Qualités médicales, scientifiques et artistiques

Jean-Noël Hallé connaît l’intimité de plusieurs rois et souverains, ainsi qu’un grand nombre de personnalités de premier rang dans le monde politique, médical et scientifique mais aussi artistique.

Lors de la Restauration, Louis XVIII le choisit comme médecin personnel de sa famille ainsi que son frère le comte d’Artois, futur Charles X. Le roi le confirme à son poste à l’Institut et le nomme à l’Académie royale de médecine, lors de sa création, en 1820.

Lorsque le neveu du roi, héritier potentiel du trône de France, est assassiné en février 1820, sa veuve, la duchesse de Berry, enceinte, souhaite être suivie par Jean-Noël Hallé. Il se dit trop vieux et refuse.
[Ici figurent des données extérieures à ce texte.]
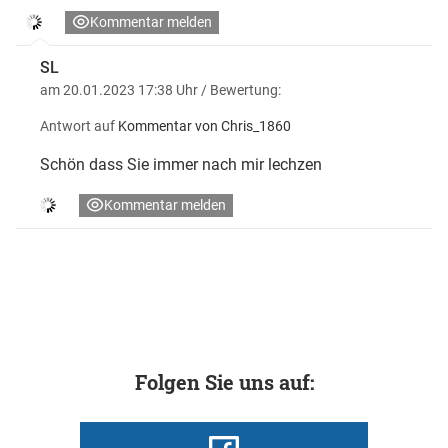
Kommentar melden
SL
am 20.01.2023 17:38 Uhr
/ Bewertung:
Antwort auf
Kommentar von Chris_1860
Schön dass Sie immer nach mir lechzen
Kommentar melden
Folgen Sie uns auf: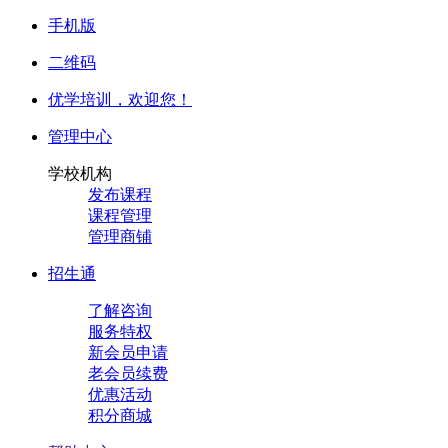
手机版
二维码
优学培训，
欢迎您！
管理中心
学校机构
发布课程
课程管理
管理商铺
招生通
了解咨询
服务特权
新会员申请
老会员续费
优惠活动
积分商城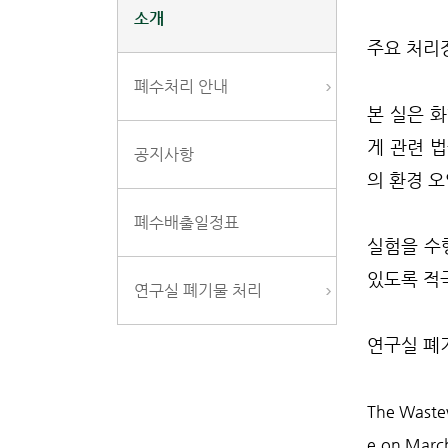
소개
주요 처리
폐수처리 안내
본 실은 
게 관련 
공지사항
의 환경 
폐수배출일정표
실험을 수
있도록 적
연구실 폐기물 처리
연구실 폐
The Wastew
e on March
Il lui conseille de prendre à son service son élève préféré René Laennec, dont il va personnellement organiser la présentation.

Enfin, en dehors de l’aspect médical, Jean-Noël Hallé doit aussi être considéré comme un humaniste ayant bénéficié d’un grand sens artistique. Il avait un sens aigu de la critique aussi bien en peinture qu’en littérature : « Il dissertait sur la peinture avec un goût fin, éclairé, qui eût fait honneur à un artiste de profession », disait de lui le Dr Joseph-Henri Réveillé-Parise.
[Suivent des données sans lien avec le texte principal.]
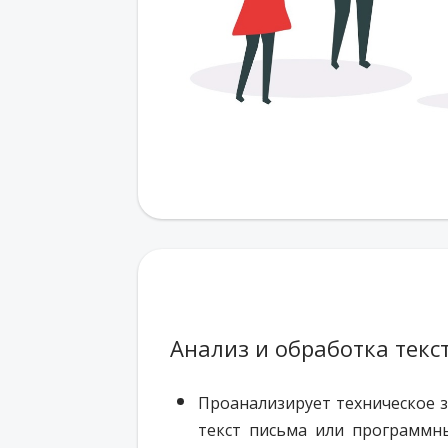
Анализ и обработка текс
Проанализирует техническое з
текст письма или программн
Après la mort de Jean-Noël Hallé, le 11 février 1822, six éloges (figure 2) rappellent ses nombreuses actions dans les différents domaines de la médecine et de la science.

Éloges de Jean-Noël Hallé après sa mort
Pierre-François Percy au nom de l’Institut royal de France, 1822.
Jean-Jacques Leroux comme doyen de la faculté de médecine de Paris, 1822.
André Duméril pour l’Académie royale de médecine, 1822.
René Nicolas Desgenettes comme professeur de la faculté de médecine de Paris, 1822.
Georges Cuvier pour l’Académie royale des sciences, 1827.
Frédéric Dubois d’Amiens pour l’Académie nationale de médecine, 1851.